| DATASET RECORDS |
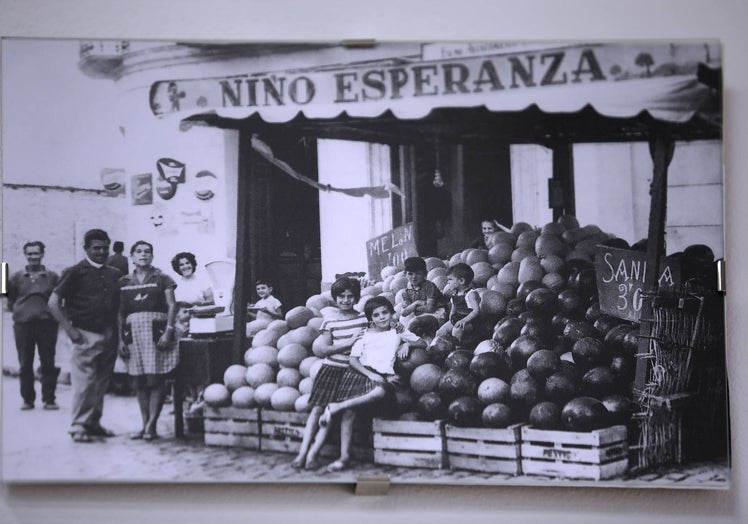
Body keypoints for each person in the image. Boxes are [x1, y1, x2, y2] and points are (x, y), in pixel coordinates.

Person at [48, 229, 121, 443]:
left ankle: (93, 423)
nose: (101, 252)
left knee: (101, 382)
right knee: (84, 383)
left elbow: (118, 308)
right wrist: (72, 332)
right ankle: (78, 426)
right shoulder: (74, 272)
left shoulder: (114, 273)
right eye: (96, 248)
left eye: (105, 248)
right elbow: (53, 303)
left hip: (109, 334)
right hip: (85, 334)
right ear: (86, 249)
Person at [318, 296, 426, 435]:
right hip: (362, 372)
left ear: (392, 313)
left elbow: (423, 343)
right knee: (352, 412)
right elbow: (355, 360)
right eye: (376, 315)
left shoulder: (397, 329)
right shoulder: (365, 334)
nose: (381, 318)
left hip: (381, 376)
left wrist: (407, 344)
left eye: (385, 313)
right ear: (370, 319)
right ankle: (343, 451)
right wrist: (375, 375)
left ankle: (336, 408)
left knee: (380, 396)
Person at [291, 277, 368, 472]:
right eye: (341, 296)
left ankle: (345, 456)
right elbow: (324, 349)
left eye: (350, 296)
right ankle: (303, 454)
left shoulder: (363, 319)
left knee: (348, 414)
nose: (345, 300)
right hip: (331, 370)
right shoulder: (329, 320)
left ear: (357, 298)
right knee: (318, 410)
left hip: (353, 372)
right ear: (334, 298)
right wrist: (348, 343)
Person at [118, 241, 178, 441]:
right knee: (139, 381)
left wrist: (168, 331)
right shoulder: (124, 281)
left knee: (155, 379)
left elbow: (172, 305)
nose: (143, 255)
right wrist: (120, 340)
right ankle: (144, 425)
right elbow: (120, 313)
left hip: (156, 332)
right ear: (132, 256)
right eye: (139, 251)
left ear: (152, 255)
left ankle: (152, 425)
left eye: (147, 251)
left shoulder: (162, 278)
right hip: (132, 334)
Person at [7, 241, 60, 410]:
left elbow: (58, 299)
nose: (33, 257)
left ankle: (49, 399)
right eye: (29, 254)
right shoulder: (15, 277)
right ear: (25, 255)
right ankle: (28, 399)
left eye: (36, 253)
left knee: (48, 363)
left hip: (47, 324)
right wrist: (23, 311)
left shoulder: (52, 276)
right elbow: (9, 300)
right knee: (25, 363)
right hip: (23, 325)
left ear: (42, 254)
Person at [435, 262, 481, 342]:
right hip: (457, 319)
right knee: (440, 332)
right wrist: (451, 315)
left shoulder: (470, 294)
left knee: (456, 331)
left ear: (461, 281)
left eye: (450, 279)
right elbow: (454, 307)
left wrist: (464, 320)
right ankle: (438, 346)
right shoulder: (455, 293)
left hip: (470, 322)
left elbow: (476, 311)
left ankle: (456, 350)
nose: (448, 282)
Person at [396, 256, 447, 328]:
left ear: (424, 274)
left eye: (418, 273)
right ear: (405, 274)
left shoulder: (429, 286)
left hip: (436, 314)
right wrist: (417, 303)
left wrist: (411, 307)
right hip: (419, 314)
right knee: (404, 321)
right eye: (410, 274)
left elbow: (430, 309)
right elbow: (404, 313)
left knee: (415, 323)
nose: (414, 277)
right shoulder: (406, 292)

| EXERCISE AIM |
Search the data for the string "wrist". List each line that has it.

| SOLUTION TO THIS EXERCISE |
right wrist: (72, 332)
left wrist: (407, 344)
right wrist: (375, 375)
right wrist: (348, 343)
left wrist: (168, 331)
right wrist: (120, 340)
right wrist: (23, 311)
right wrist: (451, 315)
left wrist: (464, 320)
right wrist: (417, 303)
left wrist: (411, 307)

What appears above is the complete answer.